Hip-hop tailoring itself to the ringtone market isn't that different from a rock artist writing commercial jingles. But Coleman doesn't buy it. "Anyone who's trying to sell ringtones is probably not going to be an artist I care about," he says.


There are already ways in which Malcolm McLaren's tactics have been successful beyond his wildest dreams. Thanks to illegal downloading -- presciently anticipated by McLaren's advocacy of home taping in Bow Wow Wow's "C30, C60, C90, Go!" -- music has slowly become merely the means to an end, the fodder for a delivery system, just as McLaren once predicted that it would serve the nascent Walkman.

And hip-hop has become ground zero for this transition. Not only has file-sharing had a tangible effect on the industry, but mixtapes -- many of them available for free download -- now flood the market with even more new music each month.

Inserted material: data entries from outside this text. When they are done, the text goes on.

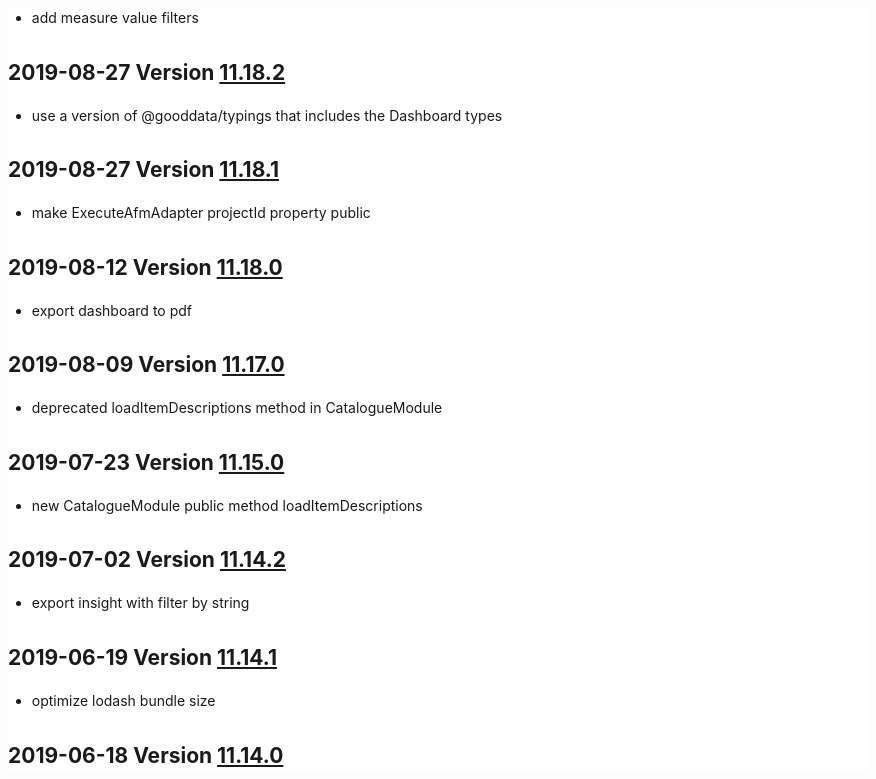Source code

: -   add measure value filters

<a name="11.18.2"></a>

## 2019-08-27 Version [11.18.2](https://github.com/gooddata/gooddata-js/compare/v11.18.1...v11.18.2)

-   use a version of @gooddata/typings that includes the Dashboard types

<a name="11.18.1"></a>

## 2019-08-27 Version [11.18.1](https://github.com/gooddata/gooddata-js/compare/v11.18.0...v11.18.1)

-   make ExecuteAfmAdapter projectId property public

<a name="11.18.0"></a>

## 2019-08-12 Version [11.18.0](https://github.com/gooddata/gooddata-js/compare/v11.17.0...v11.18.0)

-   export dashboard to pdf

<a name="11.17.0"></a>

## 2019-08-09 Version [11.17.0](https://github.com/gooddata/gooddata-js/compare/v11.15.0...v11.17.0)

-   deprecated loadItemDescriptions method in CatalogueModule

<a name="11.15.0"></a>

## 2019-07-23 Version [11.15.0](https://github.com/gooddata/gooddata-js/compare/v11.14.2...v11.15.0)

-   new CatalogueModule public method loadItemDescriptions

<a name="11.14.2"></a>

## 2019-07-02 Version [11.14.2](https://github.com/gooddata/gooddata-js/compare/v11.14.1...v11.14.2)

-   export insight with filter by string

<a name="11.14.1"></a>

## 2019-06-19 Version [11.14.1](https://github.com/gooddata/gooddata-js/compare/v11.14.0...v11.14.1)

-   optimize lodash bundle size

<a name="11.14.0"></a>

## 2019-06-18 Version [11.14.0](https://github.com/gooddata/gooddata-js/compare/v11.13.0...v11.14.0)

But as music has become more digital and less packageable, consumers still need a locus for their commodity fetish. Is it possible that hip-hop's growing focus on outside product -- a pair of jeans, or the cell phone that can play a collection of ringtones -- is simply a way for consumers to locate the desire they can no longer fix on an increasingly disembodied music?

If so, it's a concept hip-hop is probably pioneering, as it's pioneered so many others over the last 30 years. Give some of the credit to black music pioneers who didn't need punk to tell them business doesn't automatically equal bad. But don't forget Malcolm McLaren, the man who named the Pistols after his London clothing shop, "Sex" -- the man whose creative cynicism helped pave the way for the commodification of hip-hop.

"It's hard to have a fetish," agrees Reynolds wryly, "for something that's intangible."